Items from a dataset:

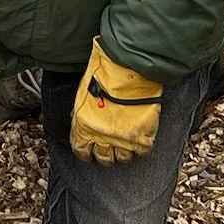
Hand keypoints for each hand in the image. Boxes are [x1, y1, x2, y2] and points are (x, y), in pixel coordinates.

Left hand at [69, 39, 162, 164]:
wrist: (128, 65)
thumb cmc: (103, 72)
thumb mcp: (84, 91)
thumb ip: (83, 110)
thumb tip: (80, 118)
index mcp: (84, 126)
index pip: (81, 150)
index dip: (86, 152)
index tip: (89, 151)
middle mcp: (102, 136)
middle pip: (103, 158)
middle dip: (105, 155)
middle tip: (110, 148)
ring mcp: (123, 139)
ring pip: (122, 158)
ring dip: (123, 153)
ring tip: (126, 144)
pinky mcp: (142, 136)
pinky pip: (143, 151)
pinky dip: (142, 147)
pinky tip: (141, 139)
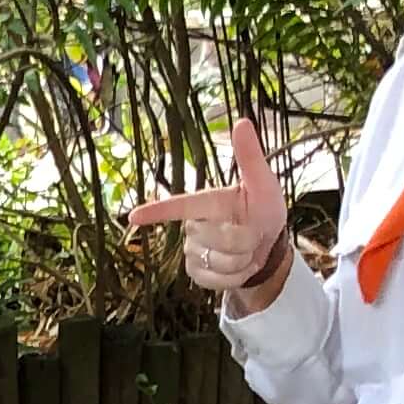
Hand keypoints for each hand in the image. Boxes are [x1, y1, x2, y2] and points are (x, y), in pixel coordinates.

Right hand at [125, 116, 293, 309]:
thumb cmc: (265, 209)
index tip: (134, 216)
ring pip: (218, 262)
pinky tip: (241, 267)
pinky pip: (216, 281)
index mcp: (206, 203)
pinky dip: (236, 277)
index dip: (157, 211)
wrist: (269, 245)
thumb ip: (250, 157)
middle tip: (254, 234)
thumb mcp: (263, 183)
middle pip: (215, 238)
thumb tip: (242, 122)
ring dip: (242, 260)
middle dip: (243, 240)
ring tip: (248, 250)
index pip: (179, 206)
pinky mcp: (197, 273)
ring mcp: (193, 251)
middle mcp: (194, 226)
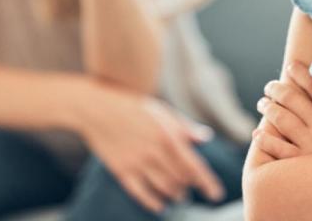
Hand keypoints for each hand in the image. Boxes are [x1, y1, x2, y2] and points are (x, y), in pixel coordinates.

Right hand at [78, 81, 225, 213]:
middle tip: (193, 188)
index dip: (207, 183)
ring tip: (180, 196)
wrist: (96, 108)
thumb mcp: (162, 111)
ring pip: (164, 188)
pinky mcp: (121, 171)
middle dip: (190, 187)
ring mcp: (137, 163)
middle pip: (181, 180)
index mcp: (168, 136)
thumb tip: (206, 137)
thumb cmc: (132, 107)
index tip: (216, 194)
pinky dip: (153, 202)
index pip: (194, 166)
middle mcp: (154, 152)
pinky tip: (160, 205)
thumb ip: (184, 127)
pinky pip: (141, 193)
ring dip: (175, 195)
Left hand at [253, 61, 311, 159]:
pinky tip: (257, 134)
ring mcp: (310, 145)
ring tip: (262, 103)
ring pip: (281, 118)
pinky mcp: (300, 164)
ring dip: (268, 108)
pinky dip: (264, 139)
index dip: (300, 73)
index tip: (290, 67)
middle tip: (269, 87)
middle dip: (276, 89)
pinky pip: (276, 147)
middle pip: (293, 99)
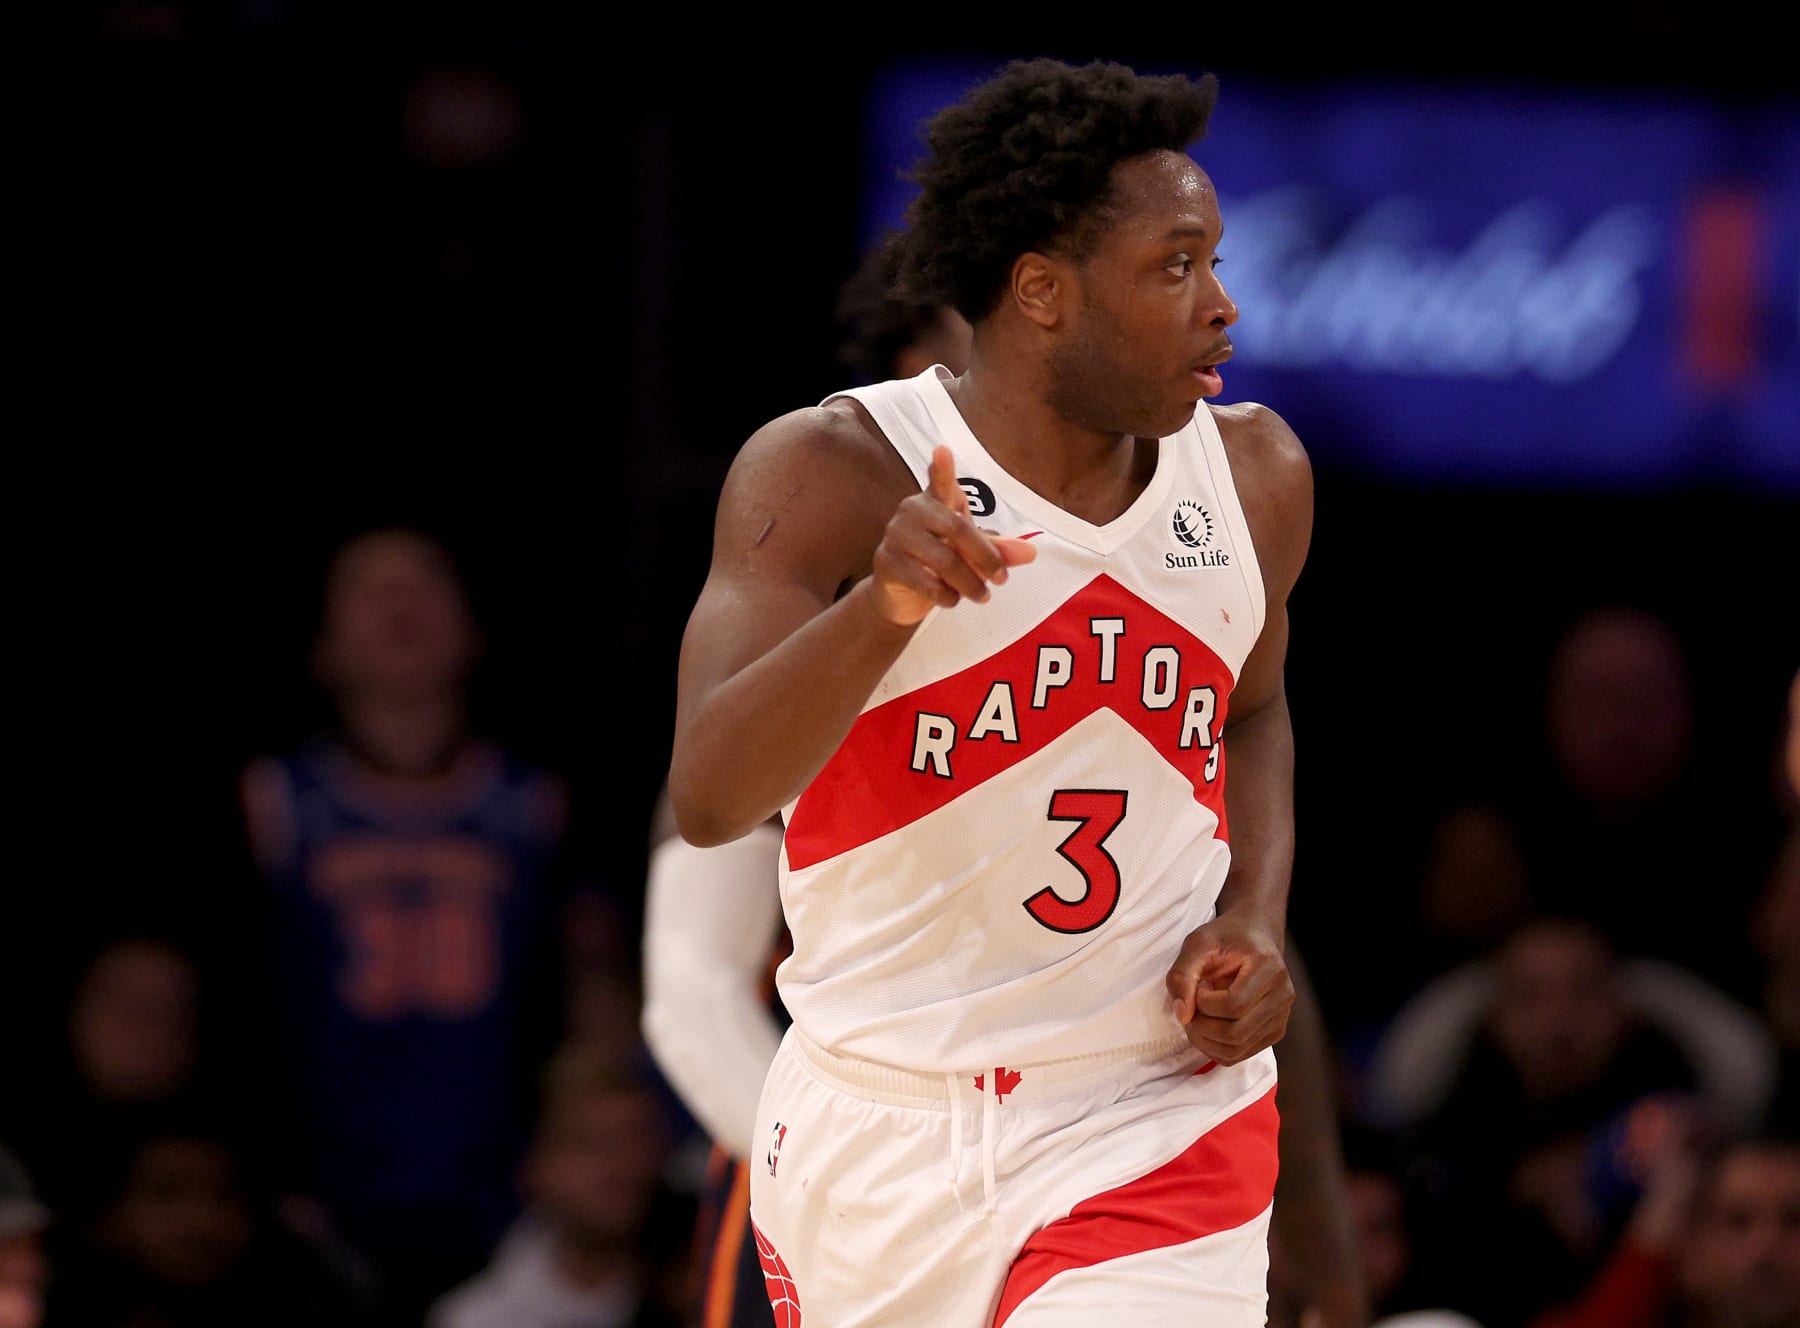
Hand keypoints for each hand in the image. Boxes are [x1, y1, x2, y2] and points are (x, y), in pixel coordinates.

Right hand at [868, 445, 1035, 625]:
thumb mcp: (970, 553)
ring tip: (983, 596)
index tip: (942, 450)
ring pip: (944, 560)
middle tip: (1002, 579)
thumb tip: (1030, 553)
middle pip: (956, 529)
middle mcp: (911, 512)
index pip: (940, 481)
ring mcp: (896, 536)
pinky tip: (952, 599)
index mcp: (935, 501)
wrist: (898, 595)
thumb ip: (997, 550)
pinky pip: (926, 582)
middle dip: (985, 557)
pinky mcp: (886, 563)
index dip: (941, 468)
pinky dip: (947, 596)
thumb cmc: (938, 562)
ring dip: (970, 583)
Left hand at [1165, 913, 1293, 1063]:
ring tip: (1198, 1015)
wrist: (1256, 937)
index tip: (1197, 987)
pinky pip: (1240, 1054)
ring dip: (1205, 1039)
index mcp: (1270, 970)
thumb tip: (1182, 1015)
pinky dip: (1215, 1047)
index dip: (1204, 1004)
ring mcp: (1281, 1018)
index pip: (1234, 1006)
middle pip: (1236, 1034)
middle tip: (1190, 1007)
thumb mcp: (1198, 943)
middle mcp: (1283, 997)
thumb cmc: (1227, 937)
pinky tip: (1209, 1024)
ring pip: (1236, 1050)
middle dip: (1201, 1026)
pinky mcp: (1274, 1032)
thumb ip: (1183, 974)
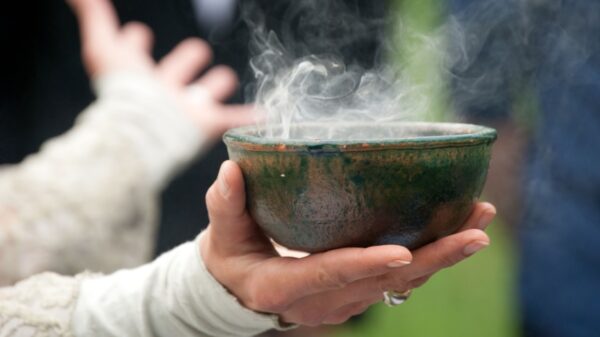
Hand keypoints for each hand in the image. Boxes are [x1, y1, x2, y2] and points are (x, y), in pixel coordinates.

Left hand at [67, 0, 255, 138]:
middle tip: (195, 53)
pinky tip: (264, 116)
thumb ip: (94, 15)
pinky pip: (235, 120)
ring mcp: (190, 108)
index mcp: (140, 73)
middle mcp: (165, 90)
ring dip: (215, 86)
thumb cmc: (124, 90)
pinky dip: (250, 118)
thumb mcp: (105, 48)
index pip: (137, 52)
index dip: (136, 43)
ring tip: (225, 80)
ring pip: (207, 92)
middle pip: (179, 70)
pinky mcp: (210, 124)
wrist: (145, 131)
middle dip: (186, 61)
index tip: (138, 36)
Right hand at [201, 161, 495, 325]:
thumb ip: (225, 204)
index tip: (403, 251)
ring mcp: (343, 302)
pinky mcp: (357, 293)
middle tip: (475, 231)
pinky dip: (431, 256)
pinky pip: (399, 279)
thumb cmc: (230, 256)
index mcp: (284, 287)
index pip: (328, 274)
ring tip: (479, 221)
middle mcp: (322, 302)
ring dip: (443, 255)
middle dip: (432, 258)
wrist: (239, 289)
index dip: (364, 263)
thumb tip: (231, 170)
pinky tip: (457, 230)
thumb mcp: (221, 234)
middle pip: (382, 282)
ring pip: (401, 283)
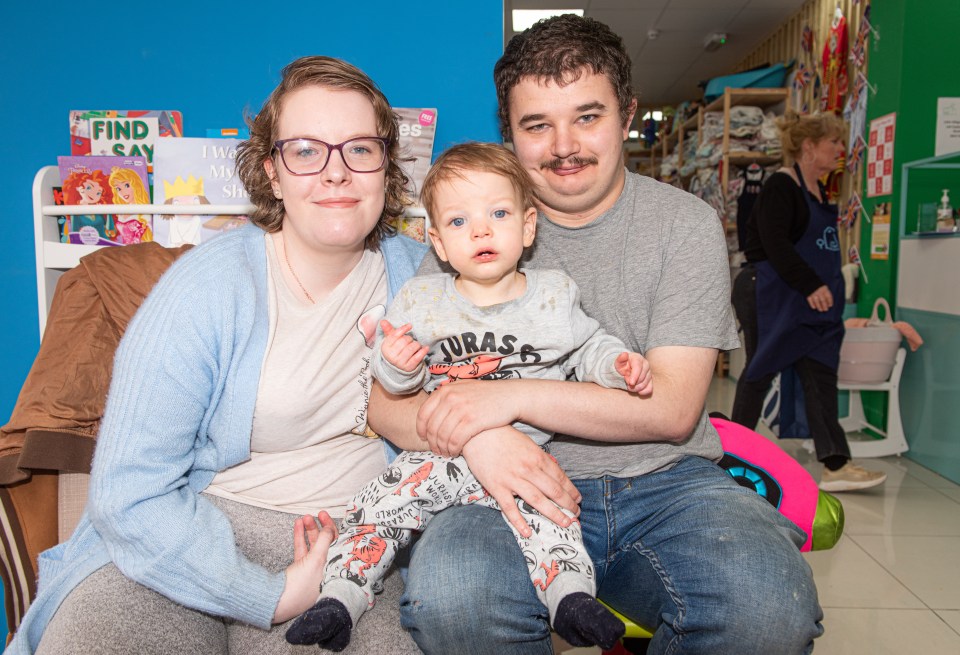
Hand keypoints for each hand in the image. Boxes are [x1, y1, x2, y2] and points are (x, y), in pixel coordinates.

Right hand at [273, 511, 337, 623]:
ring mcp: (313, 569)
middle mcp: (326, 569)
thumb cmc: (302, 585)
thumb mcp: (317, 560)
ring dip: (309, 530)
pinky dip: (300, 538)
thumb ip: (324, 542)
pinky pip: (303, 550)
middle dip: (321, 527)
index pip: (338, 544)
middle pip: (327, 543)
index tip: (325, 517)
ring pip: (313, 545)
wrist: (278, 601)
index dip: (332, 529)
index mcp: (335, 569)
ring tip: (304, 517)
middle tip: (318, 514)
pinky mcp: (300, 570)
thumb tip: (329, 529)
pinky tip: (297, 525)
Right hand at [380, 320, 428, 372]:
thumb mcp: (390, 341)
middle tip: (410, 341)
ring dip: (417, 345)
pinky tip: (425, 348)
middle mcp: (391, 356)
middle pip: (405, 340)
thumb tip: (383, 321)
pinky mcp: (408, 367)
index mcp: (385, 347)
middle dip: (410, 339)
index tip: (410, 325)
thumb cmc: (395, 350)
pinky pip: (418, 357)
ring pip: (412, 347)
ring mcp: (400, 362)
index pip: (395, 335)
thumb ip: (388, 330)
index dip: (403, 329)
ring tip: (415, 346)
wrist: (397, 367)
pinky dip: (423, 351)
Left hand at [417, 379, 521, 456]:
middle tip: (437, 450)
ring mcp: (461, 409)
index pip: (423, 414)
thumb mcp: (463, 389)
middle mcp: (450, 398)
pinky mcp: (472, 421)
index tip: (424, 438)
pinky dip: (453, 449)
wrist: (510, 396)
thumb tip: (430, 410)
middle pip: (431, 428)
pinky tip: (456, 452)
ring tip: (446, 453)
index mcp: (445, 390)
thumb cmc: (486, 395)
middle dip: (432, 443)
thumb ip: (446, 397)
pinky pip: (455, 441)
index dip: (421, 430)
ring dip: (442, 448)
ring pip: (442, 436)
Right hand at [461, 426, 580, 537]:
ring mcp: (512, 479)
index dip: (571, 491)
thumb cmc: (503, 436)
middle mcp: (528, 470)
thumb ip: (540, 458)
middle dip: (568, 505)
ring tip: (564, 523)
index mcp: (537, 457)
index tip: (578, 499)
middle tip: (576, 515)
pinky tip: (528, 533)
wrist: (477, 432)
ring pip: (538, 501)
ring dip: (554, 514)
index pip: (560, 478)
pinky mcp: (496, 487)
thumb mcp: (527, 443)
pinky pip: (510, 508)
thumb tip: (553, 470)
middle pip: (554, 491)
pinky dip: (519, 522)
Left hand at [615, 352, 652, 394]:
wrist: (626, 368)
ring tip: (629, 385)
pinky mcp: (650, 380)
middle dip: (633, 382)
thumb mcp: (618, 361)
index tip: (630, 383)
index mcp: (638, 358)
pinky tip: (639, 392)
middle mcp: (646, 364)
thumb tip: (624, 354)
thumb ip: (621, 359)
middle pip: (642, 377)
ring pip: (645, 383)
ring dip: (636, 388)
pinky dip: (644, 391)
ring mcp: (649, 372)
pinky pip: (650, 388)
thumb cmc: (622, 365)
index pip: (638, 367)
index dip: (635, 376)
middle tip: (626, 381)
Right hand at [806, 285, 833, 311]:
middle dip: (825, 306)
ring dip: (819, 307)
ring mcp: (813, 294)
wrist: (808, 281)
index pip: (828, 296)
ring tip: (821, 310)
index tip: (830, 306)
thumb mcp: (824, 287)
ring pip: (817, 302)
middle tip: (826, 310)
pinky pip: (810, 301)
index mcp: (824, 289)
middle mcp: (819, 292)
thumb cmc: (817, 285)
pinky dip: (812, 305)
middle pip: (823, 300)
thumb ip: (826, 293)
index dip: (830, 301)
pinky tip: (814, 307)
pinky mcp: (808, 295)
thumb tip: (828, 301)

# Work request:
Wherever the word "Right" appears in the data, return the whole line.

# Task result:
Right hand at [125, 116, 293, 309]:
Right hand at [78, 81, 225, 213]:
Right hand at [868, 445, 1035, 625]:
Right hand at [201, 161, 495, 325]:
Right hand at [273, 511, 337, 623]:
Right hand at [380, 320, 428, 372]:
Right hand at [461, 426, 580, 537]:
Right hand at [806, 285, 833, 311]:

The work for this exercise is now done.